# Vacation time question/lateral transfer



## Blueline1076 (Sep 6, 2008)

I am considering transferring to another civil service department. I have 12 years on the job now with 4 vacation weeks. If I transfer how will it work with vacation time. Will I loose my 4 weeks and start at 2 again and have to work another 5 years to get my 3rd and 10 for my 4th or can I my vaca time tranfer with me?


----------



## Johnny Law (Aug 8, 2008)

It depends on where you are transferring to. Did you negotiate with whoever is in charge there? If not, you may be able to negotiate that down on time, or up on weeks, depending on how flexible they are. Can't tell you about how many weeks you'll get, each bargaining unit is different, check with the union president at the PD where you want to work.


----------



## irish937 (Sep 13, 2005)

I transferred with 4 years to my new department.

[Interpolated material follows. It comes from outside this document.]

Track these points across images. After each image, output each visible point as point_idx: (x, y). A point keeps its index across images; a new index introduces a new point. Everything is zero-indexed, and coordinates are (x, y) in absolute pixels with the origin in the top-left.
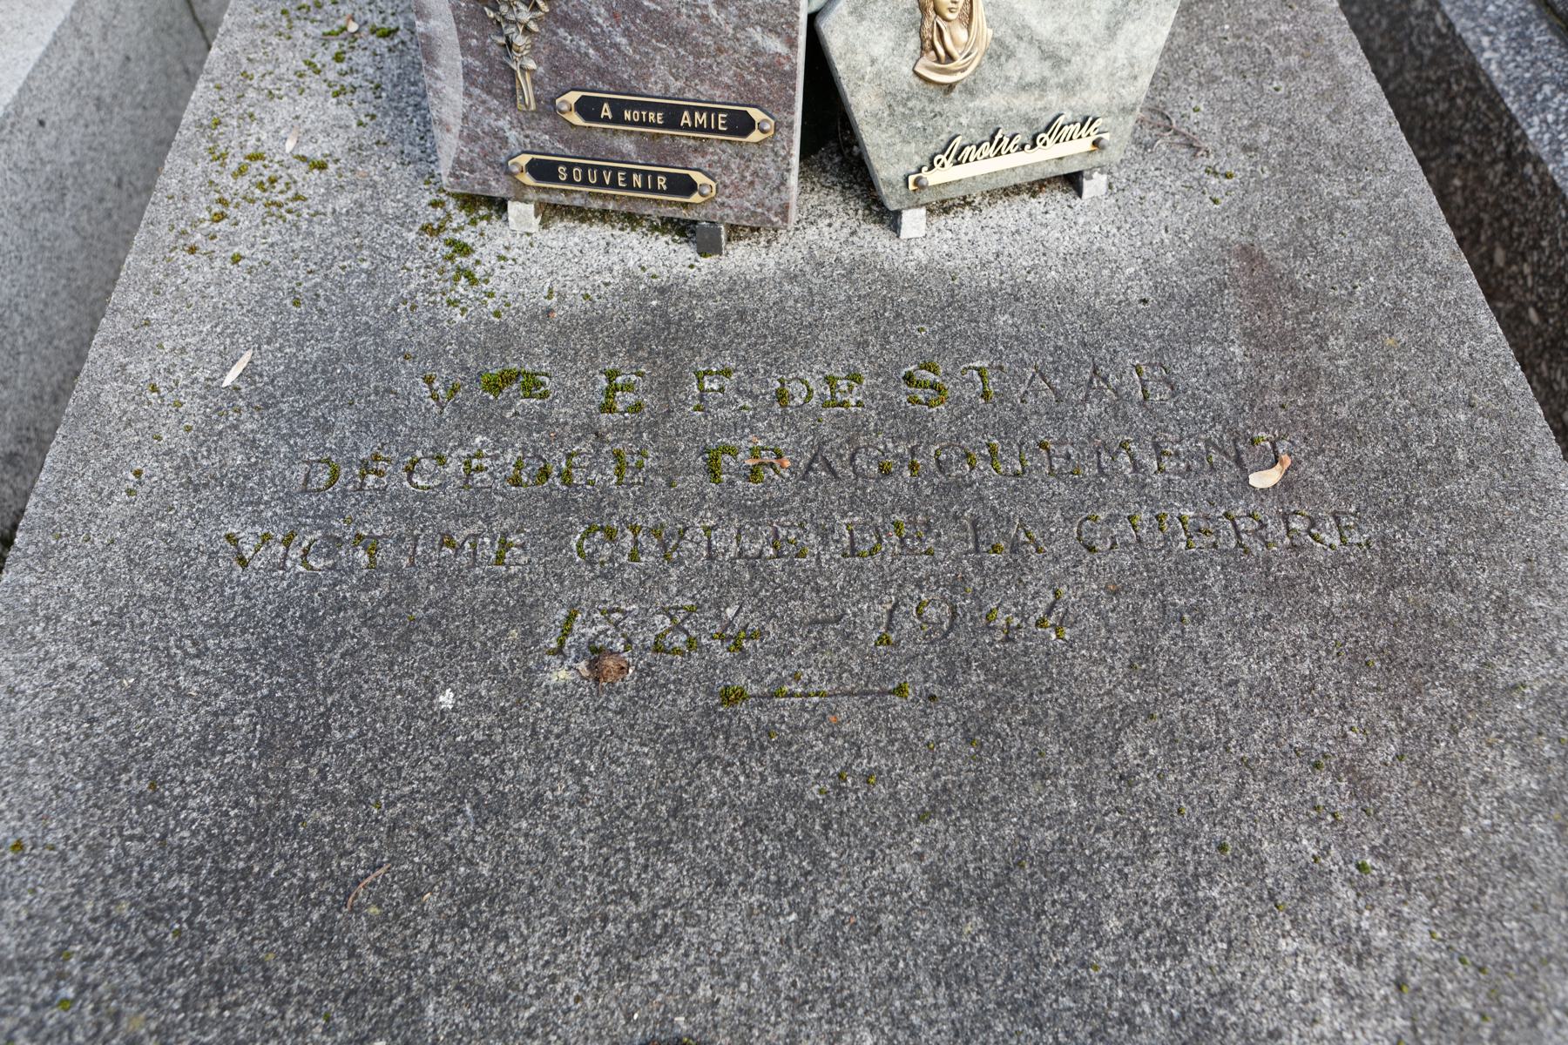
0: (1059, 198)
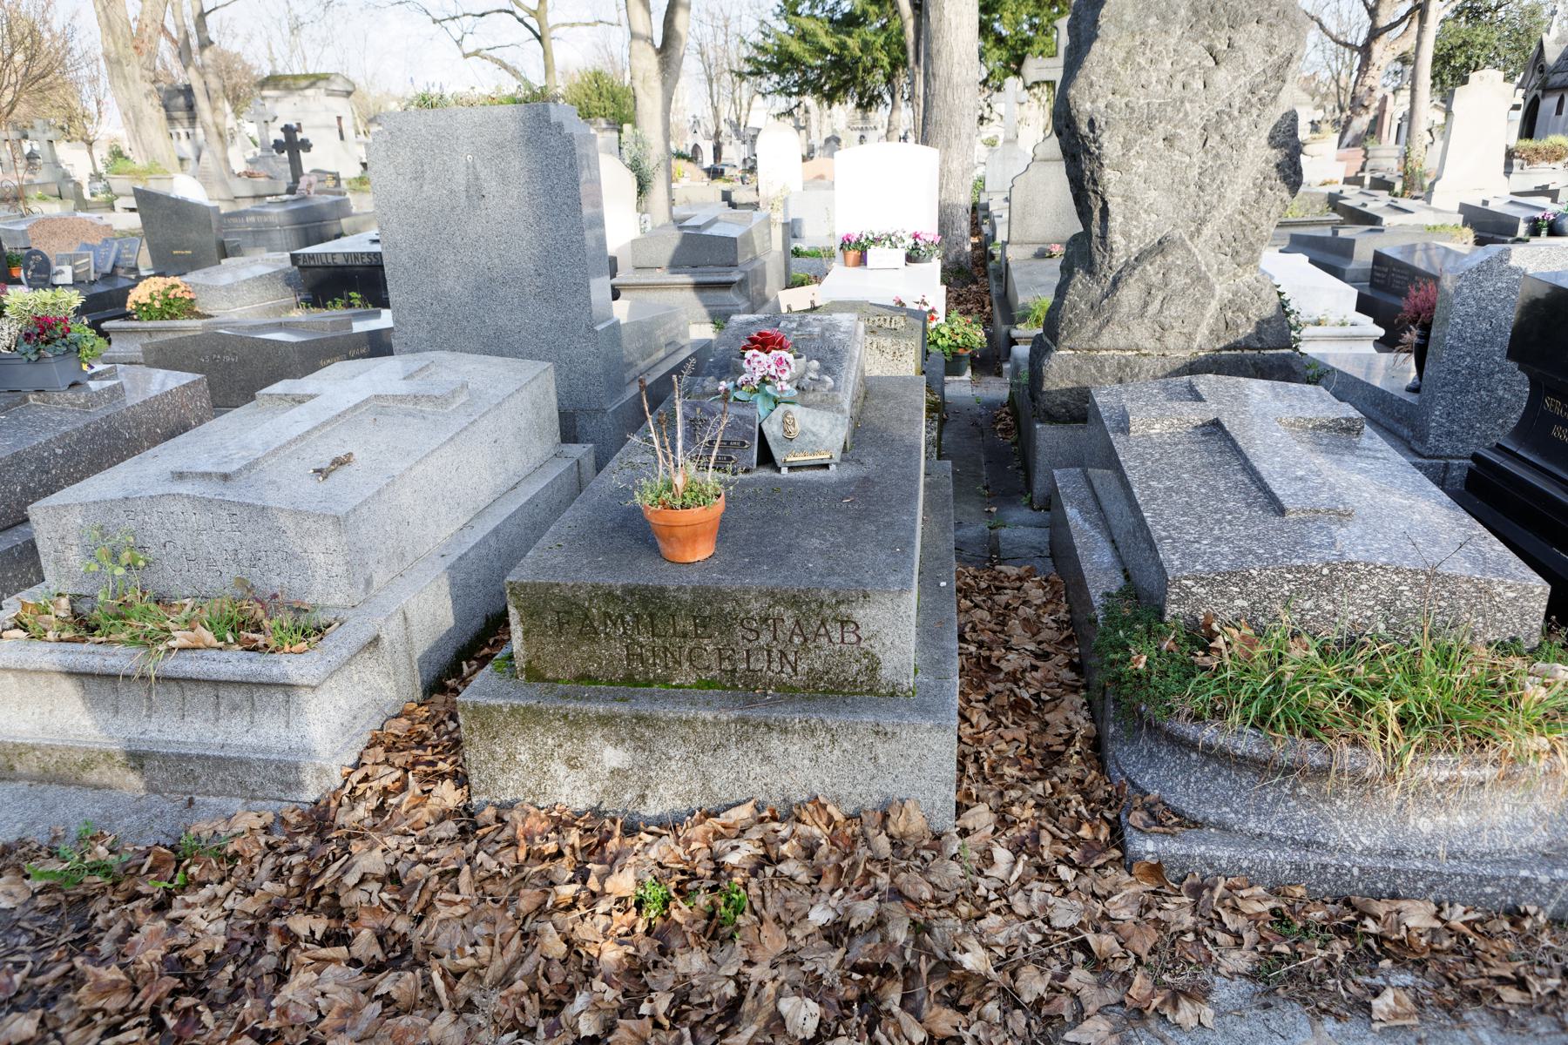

In 2003, I advised the new chief that I was told that after 3 years I would get my vacation time as well as my civil service time (layoffs). I was NEVER looking for anything other than that. Many of the bigmouths thought I wanted all my departmental senority back and that was never the case. I basically wanted my vacation time that was insinuated would be given back after my three years. That was DENIED. This was a city grievance, it had nothing to do with civil service. PM me if you want more info. Good luck.


----------